Die Onlinemedien seien große Konkurrenz für die Printmedien, sagt Moderator Thomas Leif. Nein, widerspricht Wolfgang Blau. Und Hans-Jürgen Jakobs ergänzt: Die Zielgruppen würden sich kaum überschneiden. Das kann also das Problem nicht sein.

Wie also dann? Ach ja, die Rubrikenmärkte, also Stellenanzeigen, Partnerschaftsanzeigen und Immobilienanzeigen seien aus der Zeitung ins Internet gewandert, so Blau. Dort gebe es zudem soviel Werbefläche, dass die Preise viel niedriger seien als in der gedruckten Zeitung. Das wäre dann Problem Nummer eins: Das Medien-Geschäftsmodell funktioniert nicht mehr wie gewohnt.

"Die Zeitung ist ein Medienkonzept, das aus dem Industriezeitalter stammt", sagt Blau. Die Printausgabe der Zeitung müsse eben viele verschiedene Menschen bedienen, und das zu einem vorgegebenen Zeitpunkt am Tag. Das werde dem Informationsbedürfnis der Menschen nicht mehr gerecht. Das sei ein Grund warum die Auflagen sinken. Da ist ein Teil von Problem Nummer zwei: Die Zeitung wird von vielen Menschen nicht mehr geschätzt.

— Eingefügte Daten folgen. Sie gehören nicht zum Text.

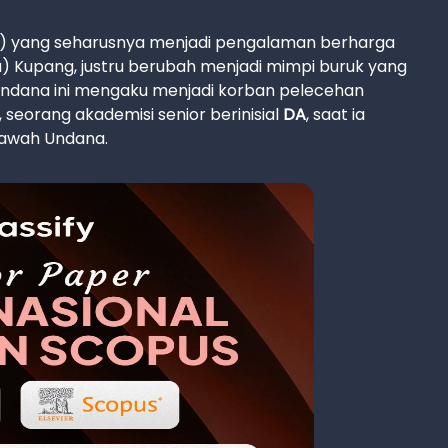
N) yang seharusnya menjadi pengalaman berharga
) Kupang, justru berubah menjadi mimpi buruk yang
Undana ini mengaku menjadi korban pelecehan
seorang akademisi senior berinisial
DA
, saat ia
 bawah Undana.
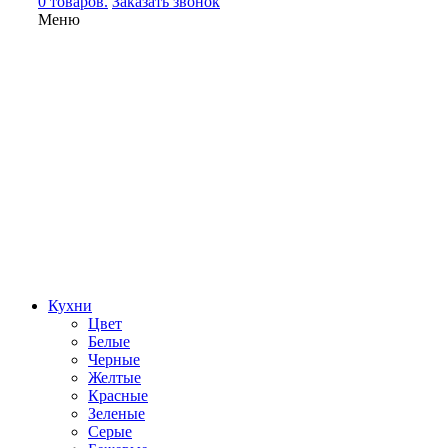
0 товаров.
Заказать звонок
Меню
Кухни
Цвет
Белые
Черные
Желтые
Красные
Зеленые
Серые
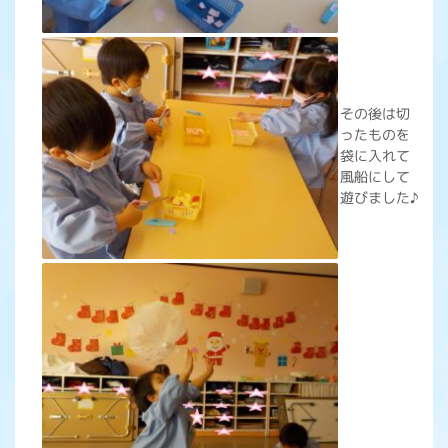
その後は切
ったものを
袋に入れて
風船にして
遊びました♪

Und was hat das alles jetzt mit Web 2.0 zu tun? Kann man nach dieser Diskussion nicht sagen, darüber wurde nicht geredet. Und das, obwohl junge Menschen inzwischen ganz anders kommunizieren und sich informieren. Obwohl die viel lieber YouTube-Videos gucken statt Analysen im Print zu lesen. Obwohl ihr Konsumverhalten ein wesentlicher Teil des Problems ist.

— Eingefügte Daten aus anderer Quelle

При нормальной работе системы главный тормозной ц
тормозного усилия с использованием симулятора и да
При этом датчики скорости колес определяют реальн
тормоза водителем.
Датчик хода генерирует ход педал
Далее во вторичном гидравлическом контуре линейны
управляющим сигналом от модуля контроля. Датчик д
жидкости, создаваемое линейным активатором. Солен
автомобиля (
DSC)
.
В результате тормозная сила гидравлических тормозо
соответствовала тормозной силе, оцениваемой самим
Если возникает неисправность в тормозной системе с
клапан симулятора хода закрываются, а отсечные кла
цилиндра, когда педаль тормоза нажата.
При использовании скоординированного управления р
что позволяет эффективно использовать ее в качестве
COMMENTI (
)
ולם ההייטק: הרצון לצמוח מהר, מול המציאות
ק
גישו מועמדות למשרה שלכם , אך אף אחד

Warum aber nutzen die Menschen denn die klassischen Medien und insbesondere die Zeitungen weniger als früher? Vielleicht weil es gar nicht mehr wichtig ist, zu wissen, was dort erzählt wird. Weil die spannenden Geschichten oft woanders zu finden sind. Weil persönliche Kommunikation wichtiger geworden ist als Top-Down-Kommunikation über Medien. Weil ein Rückzug ins Private stattfindet. Weil sowohl das Web fragmentierter wird wie auch die Gesellschaft als Ganzes.